The sale, conducted by Goldman Sachs on behalf of the estate, also got the blessing yesterday of the league's eight member finance committee, meeting in New York. They recommended the sale unanimously to their fellow owners, who will vote on it at a league meeting in New York next week. Three-quarters of the 31 owners is needed for formal approval, and that is not expected to be a problem.

Johnson won out in the bidding over a group headed by Charles Dolan, chairman of Cablevision Systems Corp., a cable TV company that also owns Madison Square Garden, the New York Knicks and Rangers. Dolan's ownership could have created potential problems with the league's rules barring corporate ownership of teams. Several owners had said privately they would be opposed to approving him.

Dolan's brother Larry also recently purchased the Cleveland Indians, further complicating matters because he was considered a front man for Charles Dolan. The league also had concerns about its cross-ownership policies being broached if Charles Dolan won the bidding.

"He's a great New York sports fan, and there were no complications," Philadelphia Eagles owner Jeffrey Lurie said of Johnson. "[That] was very important."

Johnson's family started Johnson & Johnson and has a far-lower profile than Dolan, something many owners preferred. The league would have forced Dolan to completely separate the team from Cablevision and his other professional sports franchises. Dolan has tried and failed three times to secure an NFL team, finishing second in the expansion process in Cleveland, and early on considering a bid on the Washington Redskins before dropping out.

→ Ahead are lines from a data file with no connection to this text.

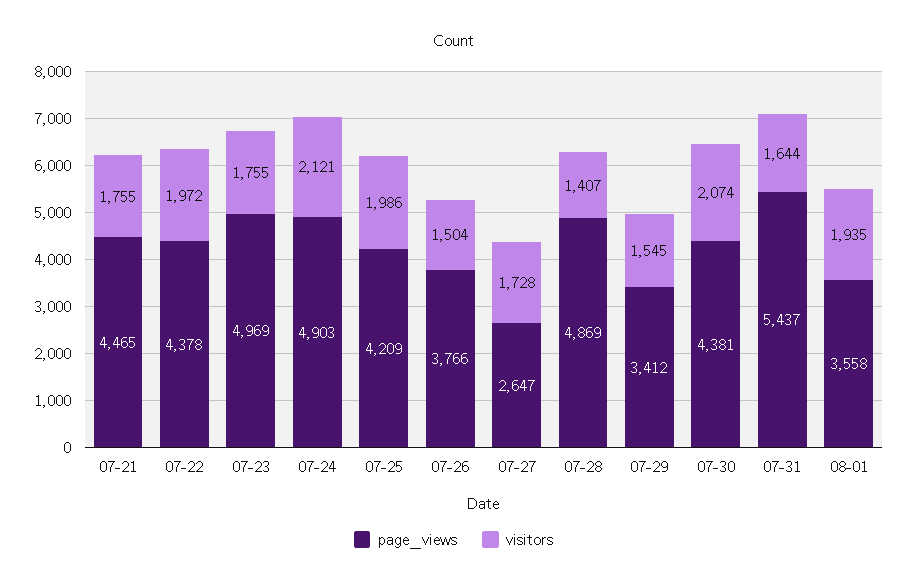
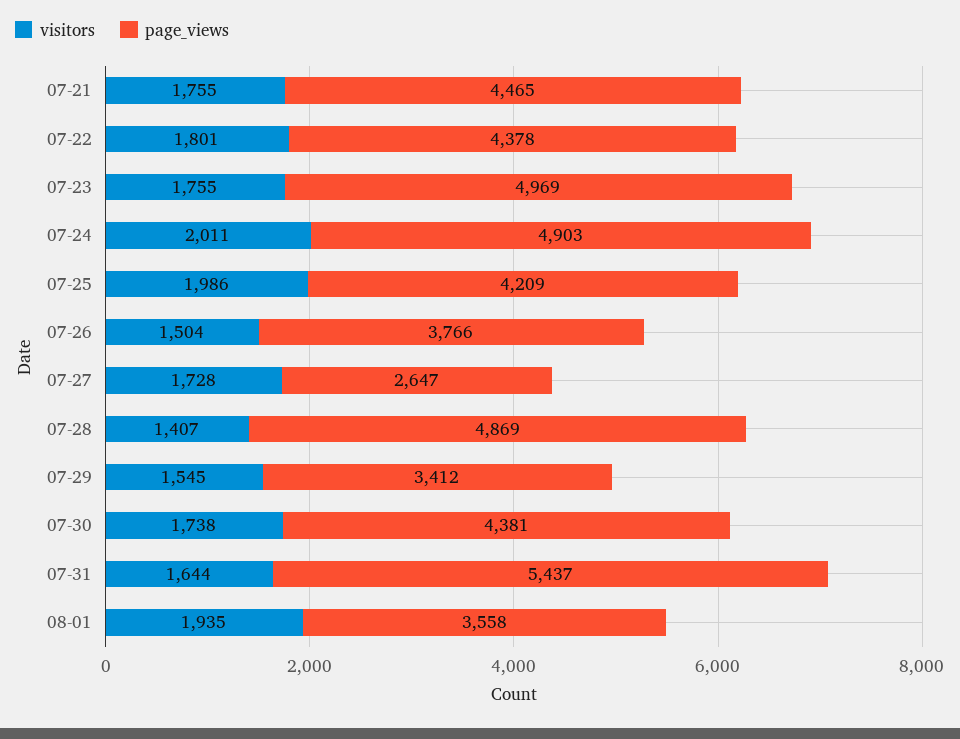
  {
    "page_views": {
      "07-21": 4465,
      "07-22": 4378,
      "07-23": 4969,
      "07-24": 4903,
      "07-25": 4209,
      "07-26": 3766,
      "07-27": 2647,
      "07-28": 4869,
      "07-29": 3412,
      "07-30": 4381,
      "07-31": 5437,
      "08-01": 3558
    },
    "visitors": {
      "07-21": 1755,
-     "07-22": 1972,
+     "07-22": 1801,
      "07-23": 1755,
-     "07-24": 2121,
+     "07-24": 2011,
      "07-25": 1986,
      "07-26": 1504,
      "07-27": 1728,
      "07-28": 1407,
      "07-29": 1545,
-     "07-30": 2074,
+     "07-30": 1738,
      "07-31": 1644,
      "08-01": 1935
    }
  }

"My primary motivation for seeking the Jets was to field a team that could compete for a championship and make Jets fans proud," Dolan said in a statement. "Woody will be an outstanding owner, and I will be rooting for him and the team."

The first order of business for Johnson will be to sort out the coaching situation. Belichick, who had a contract stating he would take over the team when Parcells stepped down, resigned citing uncertainty over the sale by the estate of Hess, who died last year. The NFL has scheduled a hearing Thursday to decide whether to void the contract and allow Belichick to consider offers from other teams.

The purchase price for a team that does not play in its own stadium was slightly higher than most analysts had estimated and continues the trend of escalating prices for NFL franchises.

Texas billionaire Bob McNair agreed in October to pay $700 million for a Houston expansion team that will begin play in 2002. That followed Daniel M. Snyder's $800 million deal to buy the Redskins and their stadium.